Abe offers KL help with high-speed rail

Malaysian Prime Minister Najib Razak greeting Japanese Prime Minister Shinzo Abe after a state ceremony held to welcome the latter yesterday at Putrajaya, outside Kuala Lumpur.

MALAYSIA - Japanese Prime Minister Shinzo Abe offered to help Malaysia build a high-speed rail system as the two countries reaffirmed 56 years of mutual cooperation.

Mr Abe, kicking off his South-east Asia tour with an overnight trip to Malaysia, said at a press conference on Thursday that Japan could help with green and water technology as well.

He said: "Malaysia and Japan agree to cooperate in high technology, with Japan providing the technology in the construction of high-speed rail, water and waste treatment systems."
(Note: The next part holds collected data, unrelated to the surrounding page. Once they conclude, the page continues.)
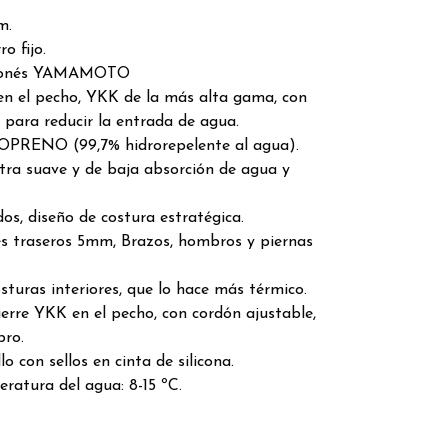
m.
o fijo.
ponés YAMAMOTO
 en el pecho, YKK de la más alta gama, con
, para reducir la entrada de agua.
RENO (99,7% hidrorepelente al agua).
ultra suave y de baja absorción de agua y
os, diseño de costura estratégica.
s traseros 5mm, Brazos, hombros y piernas
osturas interiores, que lo hace más térmico.
erre YKK en el pecho, con cordón ajustable,
bro.
o con sellos en cinta de silicona.
eratura del agua: 8-15 ºC.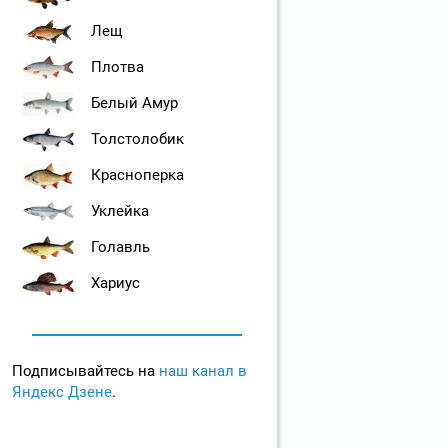
Лещ
Плотва
Белый Амур
Толстолобик
Красноперка
Уклейка
Голавль
Хариус
Подписывайтесь на
наш канал в
Яндекс Дзене
.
The high-speed rail link is part of a Singapore-Malaysia agreement inked in February to cut travel time between the city-state and Kuala Lumpur to 90 minutes. It is due to be completed in 2020.

Mr Abe's trip to Malaysia was his second visit; he was last here in 2007. Returned to power in December, he is due to visit Singapore and the Philippines next.

His trip to Malaysia coincided with Japan's entry as the 12th member of the Trans-Pacific Partnership (TPP) free trade talks. The TPP ended its 18th session here in Kota Kinabalu.

Malaysian Prime Minister Najib Razak noted that Japan is Malaysia's second-largest trading partner in East Asia after China, and its third most important trading partner globally.

Japan accounted for nearly 12 per cent of Malaysia's total trade from January to May last year, or RM61.5 billion (S$24.3 billion) of the RM538.6 billion generated.

Datuk Seri Najib invited Japanese financial firms to venture into Malaysia's fast-growing Islamic finance sector, with Malaysia providing technical know-how.

Over the years, Japanese investments in the country have moved from manufacturing to services. Almost 600 of the 1,400 or so Japan-linked firms in Malaysia are involved in the services sector, notably finance and insurance, retail and logistics services, said economics analyst Steven Wong at Malaysia's Institute of Strategic and International Studies.

"But now, both governments have prioritised energy and green technology, which could be on the cards in future," he told The Straits Times.

Meanwhile, more than 650 officials from the United States, Australia, New Zealand, Japan, Malaysia, Peru, Chile, Canada, Singapore, Vietnam, Mexico and Brunei concluded their 10-day TPP negotiations here on Thursday.

Malaysia's chief negotiator, Mr J. Jayasiri, said at a press conference on Thursday that the talks had entered their "more difficult and sensitive" stage, although lead negotiators are optimistic of a conclusion by the year-end.

The secretive nature of the talks has drawn protests in Malaysia, most notably from former premier Mahathir Mohamad, who says the trade pact would allow large multinational companies to dominate the markets of small countries.

Mr Jayasiri said the Malaysian government will soon make more information public, while the country's trade minister has said the government will withdraw from the talks if the outcome is not favourable to Malaysia.

Consumer groups and trade unionists say they still harbour doubts.

"We are not clear about Malaysia's direction. We're dependent on bits and pieces," Datuk Paul Selvaraj, who heads the Federation of Malaysian Consumer Associations, told The Straits Times.